When he returned, he had several options available to him. “Hugues Dufour (from Au Pied de Cochon) asked me if I would come spend two months at Le Pied – but when you love a restaurant, you don’t necessarily want to work there. He convinced me to come for one summer only, to replace Marc-André Leclerc. I learned a lot there, Martin (Picard) and Hugues (Dufour)’s cooking was far from me, but I really found myself there. And when the summer ended, I was offered the job of sous chef, it was stupid. It was after the first Anthony Bourdain show, when they were launching the book; it was super busy. And we were doing a lot of traveling, events; it was very cool. I was a resident at the restaurant and did the logistics for the events, I really enjoyed that.” Then, Hugues left for New York, and Medhi took young Emily Homsy under his wing – they worked together like crazy for two years.

New York

Gabriel Stulman, a businessman from New York, came in one day to eat at Pied de Cochon with his wife and approached Mehdi with a project in New York. He was not really interested in the project, but decided to leave Le Pied and offer a hand to Hugues in the renovations of Mr. Wells in New York. Gabriel Stulman approached him again to open the Fedora restaurant and “I said yes. It was a lot of fun! Gabriel knows New York well, he has been living there for a long time. He has a lot of taste, a lot of tricks up his sleeve, he’s not afraid to work, his business is doing well, I think he’s opened 5 restaurants in 4 years! He reacts very quickly. Fedora is a sumptuous restaurant. It’s beautiful. Living in New York, opening a restaurant there; it was all a bit surreal. When you visit New York, you idolize the city, it’s so impressive and when you live there, it’s still just as impressive, it’s crazy.”

Mehdi then opened the restaurant Chez Sardine, right next door to Fedora, again with Gabriel Stulman. “It’s a tiny restaurant with 28 seats. A kind of non-traditional izakaya. Now it’s called Bar Sardine. It’s a restaurant that I liked a lot, but we had to transform it because it was too niche. It was supposed to be more of a neighbourhood restaurant. People like comfort food, they like reassuring stuff, safe bets; when it’s too splashy, it either works extremely well or not really.”

And then Mehdi met Molly Superfine-Rivera.
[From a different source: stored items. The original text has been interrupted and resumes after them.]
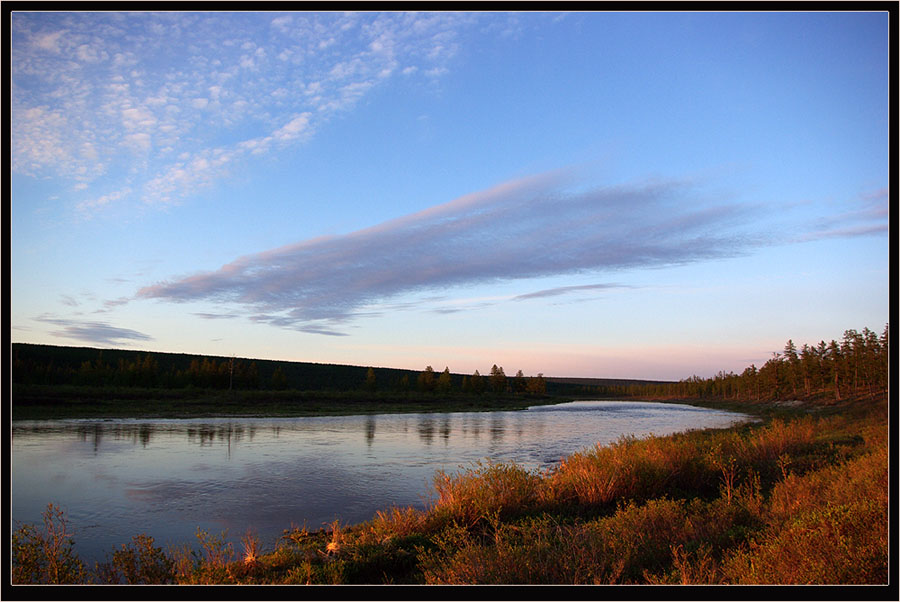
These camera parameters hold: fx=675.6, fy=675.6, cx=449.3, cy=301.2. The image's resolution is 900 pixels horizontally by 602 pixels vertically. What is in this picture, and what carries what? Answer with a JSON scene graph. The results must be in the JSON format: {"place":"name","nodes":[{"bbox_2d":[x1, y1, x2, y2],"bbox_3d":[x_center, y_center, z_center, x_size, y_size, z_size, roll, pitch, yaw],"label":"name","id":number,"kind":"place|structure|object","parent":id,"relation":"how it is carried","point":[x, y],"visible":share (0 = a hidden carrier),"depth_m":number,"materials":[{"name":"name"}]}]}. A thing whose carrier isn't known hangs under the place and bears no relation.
{"place":"outdoors","nodes":[
{"label":"outdoors","id":0,"kind":"place"},
{"bbox_2d":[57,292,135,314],"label":"cloud","id":1,"kind":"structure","parent":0,"point":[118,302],"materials":[{"name":"grey"}]},
{"bbox_2d":[45,319,152,343],"label":"cloud","id":2,"kind":"structure","parent":0,"point":[111,336],"materials":[{"name":"grey"}]},
{"bbox_2d":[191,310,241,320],"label":"cloud","id":3,"kind":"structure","parent":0,"point":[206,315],"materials":[{"name":"grey"}]},
{"bbox_2d":[10,9,479,219],"label":"cloud","id":4,"kind":"structure","parent":0,"point":[132,109],"materials":[{"name":"white"}]},
{"bbox_2d":[12,386,566,418],"label":"far riverbank","id":5,"kind":"structure","parent":0,"point":[427,404],"materials":[{"name":"green plant"}]},
{"bbox_2d":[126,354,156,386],"label":"tree","id":6,"kind":"object","parent":5,"relation":"on","point":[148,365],"visible":0.95,"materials":[{"name":"green plant"}]},
{"bbox_2d":[26,352,273,389],"label":"tree row","id":7,"kind":"object","parent":5,"relation":"on","point":[148,360],"visible":0.82,"materials":[{"name":"green plant"}]},
{"bbox_2d":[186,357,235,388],"label":"tree","id":8,"kind":"object","parent":5,"relation":"on","point":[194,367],"visible":0.89,"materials":[{"name":"plant"}]},
{"bbox_2d":[228,355,235,389],"label":"tree","id":9,"kind":"object","parent":5,"relation":"on","point":[231,372],"visible":0.87,"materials":[{"name":"brown"}]},
{"bbox_2d":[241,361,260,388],"label":"tree","id":10,"kind":"object","parent":5,"relation":"on","point":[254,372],"visible":0.83,"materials":[{"name":"plant"}]},
{"bbox_2d":[271,367,287,389],"label":"tree","id":11,"kind":"object","parent":5,"relation":"on","point":[277,379],"visible":0.97,"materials":[{"name":"green plant"}]},
{"bbox_2d":[364,367,376,389],"label":"tree","id":12,"kind":"object","parent":5,"relation":"on","point":[368,374],"visible":0.96,"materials":[{"name":"green plant"}]},
{"bbox_2d":[418,366,435,390],"label":"tree","id":13,"kind":"object","parent":5,"relation":"on","point":[430,367],"visible":0.96,"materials":[{"name":"plant"}]},
{"bbox_2d":[437,367,451,390],"label":"tree","id":14,"kind":"object","parent":5,"relation":"on","point":[442,378],"visible":0.96,"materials":[{"name":"plant"}]},
{"bbox_2d":[467,369,484,392],"label":"tree","id":15,"kind":"object","parent":5,"relation":"on","point":[476,372],"visible":0.97,"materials":[{"name":"plant"}]},
{"bbox_2d":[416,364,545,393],"label":"tree row","id":16,"kind":"object","parent":5,"relation":"on","point":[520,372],"visible":0.93,"materials":[{"name":"green plant"}]},
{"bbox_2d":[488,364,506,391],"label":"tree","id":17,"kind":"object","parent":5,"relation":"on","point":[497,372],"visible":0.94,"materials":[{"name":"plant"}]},
{"bbox_2d":[513,369,526,392],"label":"tree","id":18,"kind":"object","parent":5,"relation":"on","point":[520,372],"visible":0.91,"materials":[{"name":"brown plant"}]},
{"bbox_2d":[528,373,547,394],"label":"tree","id":19,"kind":"object","parent":5,"relation":"on","point":[543,385],"visible":0.89,"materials":[{"name":"plant"}]},
{"bbox_2d":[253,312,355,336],"label":"cloud","id":20,"kind":"structure","parent":0,"point":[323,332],"materials":[{"name":"grey"}]},
{"bbox_2d":[5,342,605,397],"label":"hill","id":21,"kind":"structure","parent":0,"point":[53,346],"materials":[{"name":"green plant"}]},
{"bbox_2d":[12,402,754,565],"label":"river","id":22,"kind":"structure","parent":0,"point":[513,416],"materials":[{"name":"liquid"}]},
{"bbox_2d":[7,10,891,378],"label":"sky","id":23,"kind":"structure","parent":0,"point":[289,351],"materials":[{"name":"blue"}]},
{"bbox_2d":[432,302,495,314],"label":"cloud","id":24,"kind":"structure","parent":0,"point":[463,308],"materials":[{"name":"grey"}]},
{"bbox_2d":[140,161,789,321],"label":"cloud","id":25,"kind":"structure","parent":0,"point":[418,283],"materials":[{"name":"grey"}]},
{"bbox_2d":[81,401,898,588],"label":"grassy bank","id":26,"kind":"structure","parent":0,"point":[877,434],"materials":[{"name":"orange plant"}]},
{"bbox_2d":[11,503,81,584],"bbox_3d":[-4.119,2.585,6.766,0.929,1.048,0.957,0,-6,0],"label":"shrub","id":27,"kind":"object","parent":26,"relation":"on","point":[25,564],"visible":0.79,"depth_m":6.79,"materials":[{"name":"green plant"}]},
{"bbox_2d":[102,534,176,584],"bbox_3d":[-3.299,2.838,7.162,0.864,0.722,0.856,0,-6,0],"label":"shrub","id":28,"kind":"object","parent":26,"relation":"on","point":[125,560],"visible":0.86,"depth_m":7.14,"materials":[{"name":"green plant"}]},
{"bbox_2d":[193,527,235,573],"bbox_3d":[-2.918,3.108,8.323,0.686,0.672,0.679,-5,-8,39],"label":"shrub","id":29,"kind":"object","parent":26,"relation":"on","point":[219,550],"visible":0.87,"depth_m":8.29,"materials":[{"name":"plant"}]},
{"bbox_2d":[240,532,261,563],"bbox_3d":[-2.347,2.909,7.997,0.420,0.431,0.447,0,-6,0],"label":"grass tuft","id":30,"kind":"object","parent":26,"relation":"on","point":[249,557],"visible":0.75,"depth_m":7.98,"materials":[{"name":"plant"}]},
{"bbox_2d":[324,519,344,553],"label":"grass tuft","id":31,"kind":"object","parent":26,"relation":"on","point":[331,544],"visible":0.67,"depth_m":8.37,"materials":[{"name":"plant"}]},
{"bbox_2d":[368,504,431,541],"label":"shrub","id":32,"kind":"object","parent":26,"relation":"on","point":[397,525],"visible":0.53,"depth_m":9.88,"materials":[{"name":"plant"}]},
{"bbox_2d":[430,462,543,527],"bbox_3d":[0.581,2.928,10.260,2.075,0.997,2.073,0,-6,0],"label":"shrub","id":33,"kind":"object","parent":26,"relation":"on","point":[486,488],"visible":0.65,"depth_m":10.03,"materials":[{"name":"plant"}]},
{"bbox_2d":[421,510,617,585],"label":"shrub","id":34,"kind":"object","parent":26,"relation":"on","point":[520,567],"visible":0.66,"depth_m":7.09,"materials":[{"name":"plant"}]},
{"bbox_2d":[555,435,706,506],"bbox_3d":[3.135,2.939,11.788,3.050,1.191,2.952,0,-6,0],"label":"shrub","id":35,"kind":"object","parent":26,"relation":"on","point":[666,472],"visible":0.7,"depth_m":11.43,"materials":[{"name":"plant"}]},
{"bbox_2d":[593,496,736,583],"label":"shrub","id":36,"kind":"object","parent":26,"relation":"on","point":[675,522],"visible":0.74,"depth_m":7.47,"materials":[{"name":"plant"}]},
{"bbox_2d":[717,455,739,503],"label":"shrub","id":37,"kind":"object","parent":26,"relation":"on","point":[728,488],"visible":0.77,"depth_m":9.98,"materials":[{"name":"plant"}]},
{"bbox_2d":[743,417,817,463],"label":"shrub","id":38,"kind":"object","parent":26,"relation":"on","point":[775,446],"visible":0.57,"depth_m":16.31,"materials":[{"name":"plant"}]},
{"bbox_2d":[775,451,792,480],"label":"shrub","id":39,"kind":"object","parent":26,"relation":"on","point":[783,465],"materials":[{"name":"plant"}]},
{"bbox_2d":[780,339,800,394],"label":"tree","id":40,"kind":"object","parent":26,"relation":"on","point":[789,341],"visible":0.87,"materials":[{"name":"green plant"}]},
{"bbox_2d":[730,489,889,585],"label":"shrub","id":41,"kind":"object","parent":26,"relation":"on","point":[821,578],"visible":0.61,"depth_m":6.82,"materials":[{"name":"plant"}]},
{"bbox_2d":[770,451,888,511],"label":"shrub","id":42,"kind":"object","parent":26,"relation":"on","point":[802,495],"visible":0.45,"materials":[{"name":"orange plant"}]},
{"bbox_2d":[515,281,631,301],"label":"cloud","id":43,"kind":"structure","parent":0,"point":[553,290],"materials":[{"name":"grey"}]},
{"bbox_2d":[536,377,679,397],"label":"distant hill","id":44,"kind":"structure","parent":0,"point":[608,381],"materials":[{"name":"green plant"}]},
{"bbox_2d":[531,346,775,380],"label":"cloud","id":45,"kind":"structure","parent":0,"point":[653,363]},
{"bbox_2d":[630,390,884,417],"label":"far bank","id":46,"kind":"structure","parent":0,"point":[830,404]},
{"bbox_2d":[639,324,887,402],"label":"tree line","id":47,"kind":"object","parent":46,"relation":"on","point":[862,346],"visible":0.74,"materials":[{"name":"green plant"}]},
{"bbox_2d":[786,187,888,241],"label":"cloud","id":48,"kind":"structure","parent":0,"point":[870,229],"materials":[{"name":"grey"}]}
]}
At the time, Molly was a bartender at Mineta Tavern and Mehdi was a customer there. “I used to go there often, it was next door to my house. I would sit at the bar and she would serve me. And one day it turned out for the best…” Molly and Mehdi started dating and got married. They decided they wanted to build something together. “Gabriel had five restaurants with his company, and I wanted my own project. Molly and I didn’t know if we wanted something in New York or somewhere else, but opening a restaurant is very risky, and in New York it takes a ton of investors and money. We didn’t necessarily want that.” Mehdi already had a good network in Montreal, so the next logical step seemed to be to open in Montreal.

Opening Marconi

Marconi Restaurant is located at 45 Mozart Street West – corner of Mozart and Clark – and opened in December 2016. “It’s in the middle of everything; it’s really cool! We really wanted a neighbourhood restaurant. We looked at a lot of places, but this space was exactly what we were looking for.” Marconi is a neighbourhood restaurant with a large bar, lots of seating, comfortable and inviting decor, and comfort food. Molly is behind the bar – she’s the one who developed the cocktail menu – and Mehdi is in the kitchen! The chef is known for offering small, delicate and delicious dishes. The young couple offers a seasonal, market-driven menu with small dishes to share, influenced by different cultures and the chef’s travels, with a thoughtful mix of wines and cocktails.